Abed Jabarin عبد جبارين

Personal information
- Full name: Abed Jabarin
- Date of birth: December 19, 1998 (age 26)
- Place of birth: Umm al-Fahm, Israel
- Position(s): Attacking midfielder; striker;

Team information
- Current team: Hapoel Umm al-Fahm

Youth career
- 2007–2009: Maccabi Umm al-Fahm
- 2009–2013: Maccabi Haifa
- 2013–: Maccabi Netanya

Senior career*
- Years: Team / Apps / (Gls)
- 2015–2021: Maccabi Netanya / 6 / (0)
- 2017–2018: → Hapoel Jerusalem (loan) / 23 / (5)
- 2018–2019: → Ironi Tiberias (loan) / 29 / (6)

AIM OF THE TASK ->
Go on with the Abed Jabarin profile from the point where it stops. The material that comes next is separate from the Abed Jabarin profile.

Bounding box coordinates ->
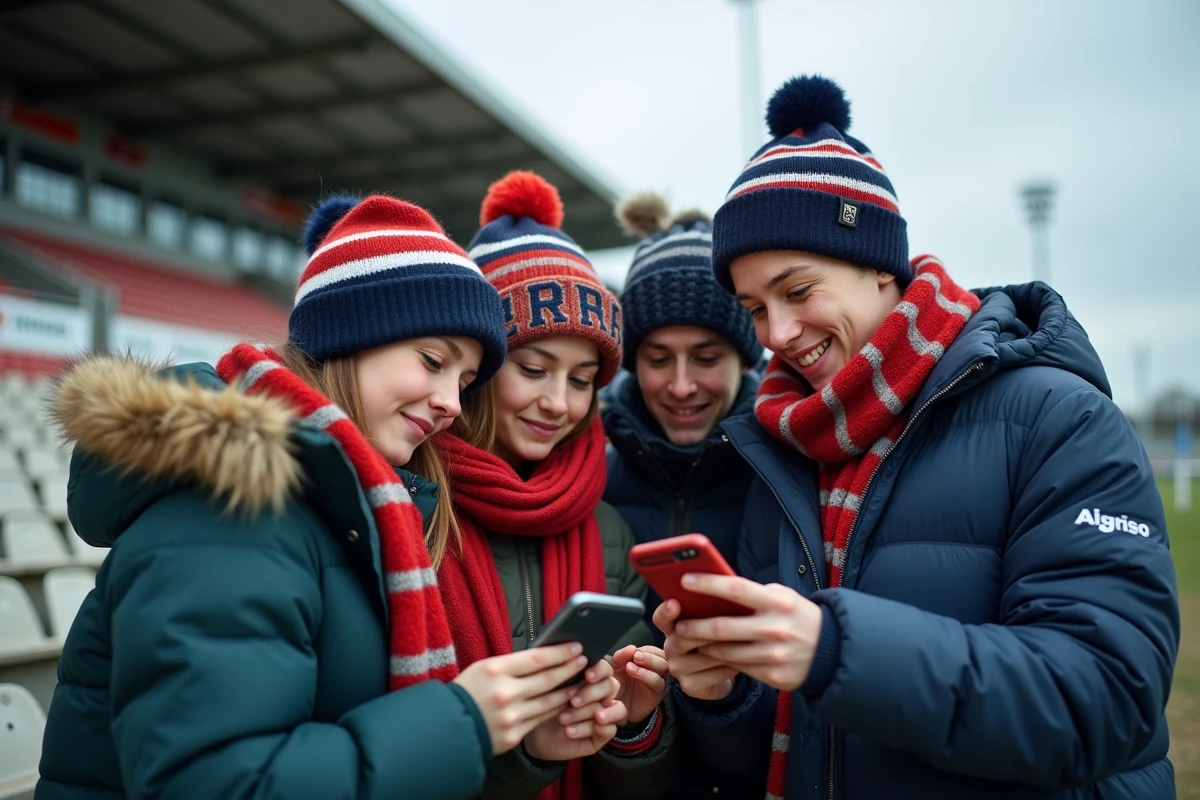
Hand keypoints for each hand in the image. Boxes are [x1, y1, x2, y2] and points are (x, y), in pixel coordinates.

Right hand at [453, 643, 586, 754]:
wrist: (445, 728)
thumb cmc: (466, 692)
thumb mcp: (484, 669)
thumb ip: (512, 665)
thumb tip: (544, 657)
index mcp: (495, 670)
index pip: (537, 658)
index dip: (560, 653)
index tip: (576, 646)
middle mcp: (505, 693)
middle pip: (548, 679)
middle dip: (570, 669)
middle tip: (584, 660)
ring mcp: (510, 716)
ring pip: (549, 701)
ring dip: (568, 690)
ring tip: (580, 681)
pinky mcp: (513, 735)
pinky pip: (541, 719)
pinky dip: (555, 709)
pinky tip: (564, 701)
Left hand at [525, 659, 624, 760]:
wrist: (535, 735)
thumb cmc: (543, 705)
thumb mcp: (549, 687)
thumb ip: (561, 672)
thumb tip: (567, 657)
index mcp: (592, 678)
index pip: (605, 669)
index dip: (599, 671)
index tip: (587, 675)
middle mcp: (601, 695)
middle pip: (611, 687)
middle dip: (591, 693)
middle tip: (572, 701)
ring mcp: (605, 714)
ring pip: (614, 708)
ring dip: (588, 712)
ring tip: (564, 719)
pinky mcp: (602, 734)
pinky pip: (609, 730)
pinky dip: (589, 729)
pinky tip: (570, 731)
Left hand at [610, 645, 667, 723]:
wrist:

ANSWER TO THE EXERCISE ->
- 2019–2021: → Hapoel Umm al-Fahm (loan) / 49 / (1)

International career
- 2016: Israel U-19 / 3 / (0)

= Abed Jabarin =

Israeli footballer

Abed Jabarin (عبد جبارين, עבד ג'בארין; born December 19, 1998) is an Israeli footballer who plays for Hapoel Umm al-Fahm.

Jabarin made his debut for Netanya on November 28, 2015, in a league game against Maccabi Haifa.